README

Yuchen Shao^1,2, Yuheng Huang³, Jiawei Shen², Lei Ma^3,4, Ting Su², Chengcheng Wan^1,2*
1 Shanghai Innovation Institute
² Software Engineering Institute, East China Normal University, Shanghai, China
³ Department of Computer Science, The University of Tokyo, Tokyo, Japan
⁴ University of Alberta, Edmonton, AB, Canada

This is the artifact for our ICSE2025 paper "Are LLMs Correctly Integrated into Software Systems?". It is publicly archived at Figshare. This repository is made available under the Public Domain Dedication and License v1.0 whose full text can be found at: http://opendatacommons.org/licenses/pddl/1.0/ - see the LICENSE file for details. Notably, a misintegration case studied in our paper has been officially assigned CVE-2025-45150. If you have any questions, please feel free to contact me via email(ycshao@stu.ecnu.edu.cn).

We are grateful for the contribution made by our anonymous collaborator. The defect.csv file has been updated accordingly. You can review the latest updates!
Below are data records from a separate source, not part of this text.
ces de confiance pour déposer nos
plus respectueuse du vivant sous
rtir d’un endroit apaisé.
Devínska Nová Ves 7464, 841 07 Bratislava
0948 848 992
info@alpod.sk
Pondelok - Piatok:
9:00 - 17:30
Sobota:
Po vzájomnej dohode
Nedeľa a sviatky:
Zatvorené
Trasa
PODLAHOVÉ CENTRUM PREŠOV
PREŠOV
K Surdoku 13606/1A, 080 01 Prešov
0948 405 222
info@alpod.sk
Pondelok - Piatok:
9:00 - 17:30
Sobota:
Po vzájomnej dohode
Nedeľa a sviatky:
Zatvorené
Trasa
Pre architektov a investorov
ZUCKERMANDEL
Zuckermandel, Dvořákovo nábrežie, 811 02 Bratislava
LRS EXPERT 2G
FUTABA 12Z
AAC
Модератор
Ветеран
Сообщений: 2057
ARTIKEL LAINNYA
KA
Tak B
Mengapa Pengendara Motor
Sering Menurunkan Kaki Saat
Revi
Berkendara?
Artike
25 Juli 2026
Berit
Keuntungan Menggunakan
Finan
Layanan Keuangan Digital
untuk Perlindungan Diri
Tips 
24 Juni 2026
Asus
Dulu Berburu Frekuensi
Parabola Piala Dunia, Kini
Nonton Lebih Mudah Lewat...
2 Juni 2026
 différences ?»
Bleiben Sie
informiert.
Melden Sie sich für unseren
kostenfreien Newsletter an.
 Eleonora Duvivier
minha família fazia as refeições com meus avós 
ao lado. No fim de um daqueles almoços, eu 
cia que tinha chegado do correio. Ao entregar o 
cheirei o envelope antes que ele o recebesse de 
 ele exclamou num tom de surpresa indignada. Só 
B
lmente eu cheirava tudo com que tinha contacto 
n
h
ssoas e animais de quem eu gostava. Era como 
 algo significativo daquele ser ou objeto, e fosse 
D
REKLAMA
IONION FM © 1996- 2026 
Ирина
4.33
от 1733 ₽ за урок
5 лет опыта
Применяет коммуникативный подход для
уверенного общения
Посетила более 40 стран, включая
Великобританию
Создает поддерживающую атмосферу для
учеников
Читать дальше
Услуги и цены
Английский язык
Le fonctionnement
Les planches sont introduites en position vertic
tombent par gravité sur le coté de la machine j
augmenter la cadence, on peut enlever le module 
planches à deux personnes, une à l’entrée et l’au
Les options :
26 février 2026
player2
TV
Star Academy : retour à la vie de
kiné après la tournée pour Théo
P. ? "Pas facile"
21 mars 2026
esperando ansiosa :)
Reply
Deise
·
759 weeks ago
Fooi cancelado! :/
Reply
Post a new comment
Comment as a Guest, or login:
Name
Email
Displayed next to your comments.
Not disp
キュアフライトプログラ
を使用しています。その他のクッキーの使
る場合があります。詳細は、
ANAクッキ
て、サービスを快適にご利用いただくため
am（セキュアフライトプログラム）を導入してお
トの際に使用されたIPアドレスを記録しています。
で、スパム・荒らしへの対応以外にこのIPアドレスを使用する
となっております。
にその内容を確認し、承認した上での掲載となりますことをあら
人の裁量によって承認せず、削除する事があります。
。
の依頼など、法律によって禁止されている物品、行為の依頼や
Hydrangea is a defect library for LLM-enabled software. Hydrangea has 4 main petals, each corresponding to one of the major components where defects often arise: LLM agent, vector database, software component, and system.

What is LLM-enabled software?

It is software that integrates LLMs (large language models) with RAG (retrieval-augmented generation) support to realize intelligence features.

It contains four components:

1. LLM agent that manages LLM interfaces, constructs prompts, and invokes the LLM
2. Vector database that supports RAG algorithm and enhances the LLM agent
3. Software component that interacts with the first two components to perform certain tasks
4. System that manages resources and privileges to carry out the execution

What's inside the artifact:

For enhanced availability and reusability, we offer an organized defect library utilized in our manual studies.

Below are details of what is included in each part:

Application benchmark

A suite of 100 non-trivial projects that tightly integrates LLMs and vector databases in their workflow.

We have uploaded application.csv, which contains:

1. software project name
2. GitHub link and commit ID
3. classification
4. used LLM and vector database

Hydrangea Defect Library

The result of TABLE Ⅱ in our paper can be reproduced by this organized defect library.

In the uploaded defect.csv, we have documented different cases for the same defect type, as defects can manifest in various ways. For each distinct case of the same defect, we have separated them with a blank line and labeled them as case 1, case 2, and so on, according to the specific circumstances.

It contains:

A collection of defects in these projects (involves 100 projects), containing

1. the defect type and its detailed explanation
2. the exact file and source-code line location of the defect
3. the consequences of defect
4. the defect-triggering tests

The meaning of different columns in defect.csv:

1. APP: the applications from GitHub.
2. commit url: the relevant version of the application on GitHub.
3. types: different defect types.
4. cases: different examples for each defect type. Cells containing a "/" indicate that there is only one case for that defect type.
5. explanation: details of the defect.
6. consequences: the impacts of the defect. Here we use the abbreviations: ST refer to fail-stops, IC refer to incorrectness, SL refer to slower execution, UI refer to unfriendly user interface, TK refer to more tokens, and IS refer to insecure.
7. source-code locations: The location of the code file where the defect occurs.
8. defect-triggering tests: The software input that triggers the defect.

Quick Start-How to use Hydranger?

Take LocalAGI as an example. It makes plans to guide users to achieve their goals. However, due to its infinite loop design with time intervals, it repeatedly refines a subset of the generated steps, without providing a final version that contains all the refinements. Making things worse, this loop could only be broken by terminating the entire application, significantly degrading user experience.

Tutorial

1. Open application.csv to find the corresponding GitHub link and commit ID for this application.
2. Review defect.csv to get an overview of the defect and the associated defect-triggering tests.
3. You can attempt to reproduce the issue.